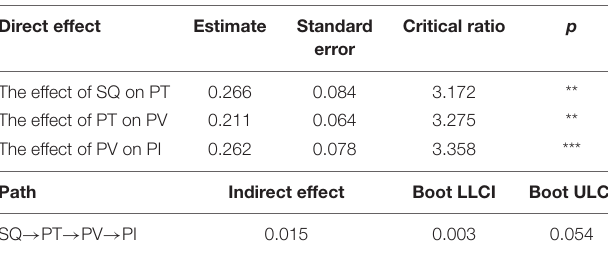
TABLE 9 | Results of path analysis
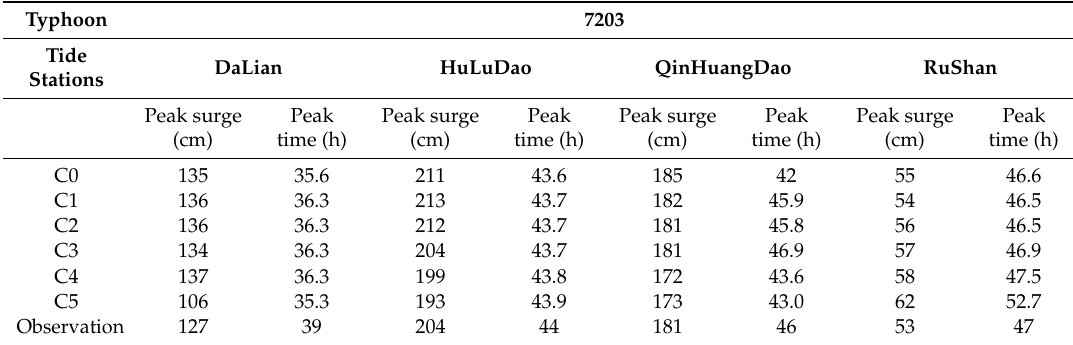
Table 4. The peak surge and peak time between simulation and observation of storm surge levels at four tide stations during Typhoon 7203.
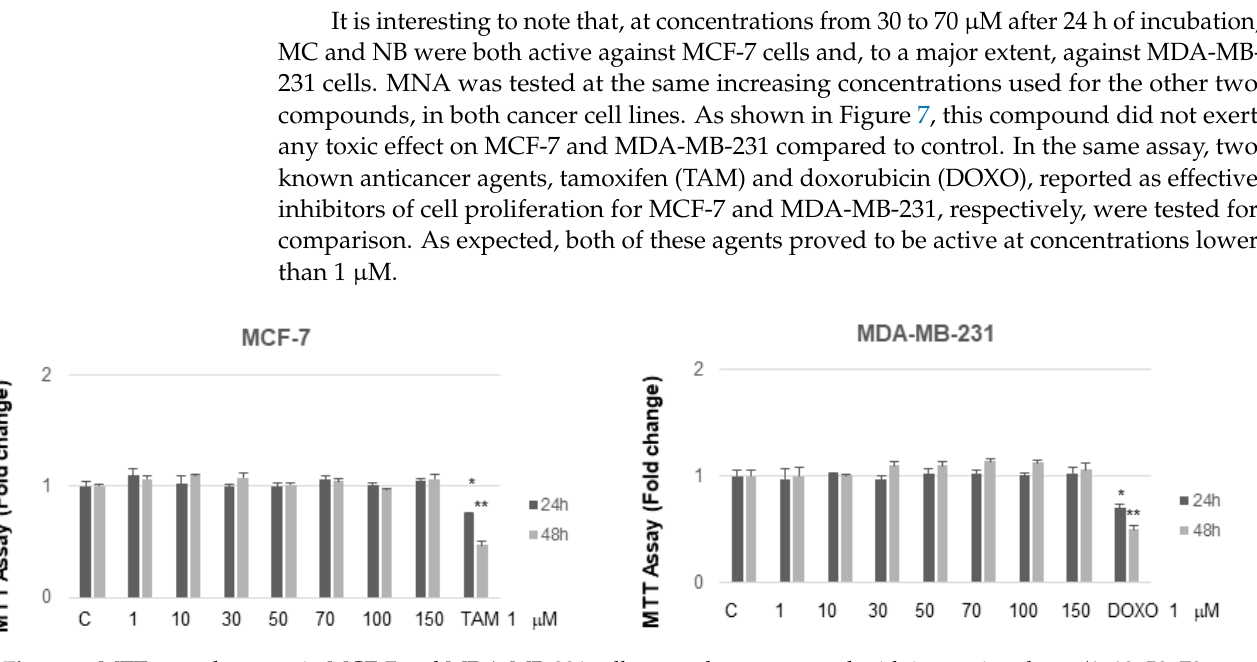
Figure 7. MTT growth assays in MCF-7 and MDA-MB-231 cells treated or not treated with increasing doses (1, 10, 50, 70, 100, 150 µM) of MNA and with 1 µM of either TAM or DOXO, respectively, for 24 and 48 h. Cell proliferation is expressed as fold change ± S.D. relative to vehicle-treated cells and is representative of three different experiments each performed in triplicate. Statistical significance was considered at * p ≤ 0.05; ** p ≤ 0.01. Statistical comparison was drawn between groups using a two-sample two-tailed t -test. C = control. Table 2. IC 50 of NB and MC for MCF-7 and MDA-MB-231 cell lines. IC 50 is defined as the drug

_____

▶ _WORK TO COMPLETE_
The first line of the listing through the line with "Table 4. The": repeat exactly that span and nothing more, skipping pictures.

▶ _FINISHED EXERCISE_
TABLE 9 | Results of path analysis
Table 4. The peak surge and peak time between simulation and observation of storm surge levels at four tide stations during Typhoon 7203.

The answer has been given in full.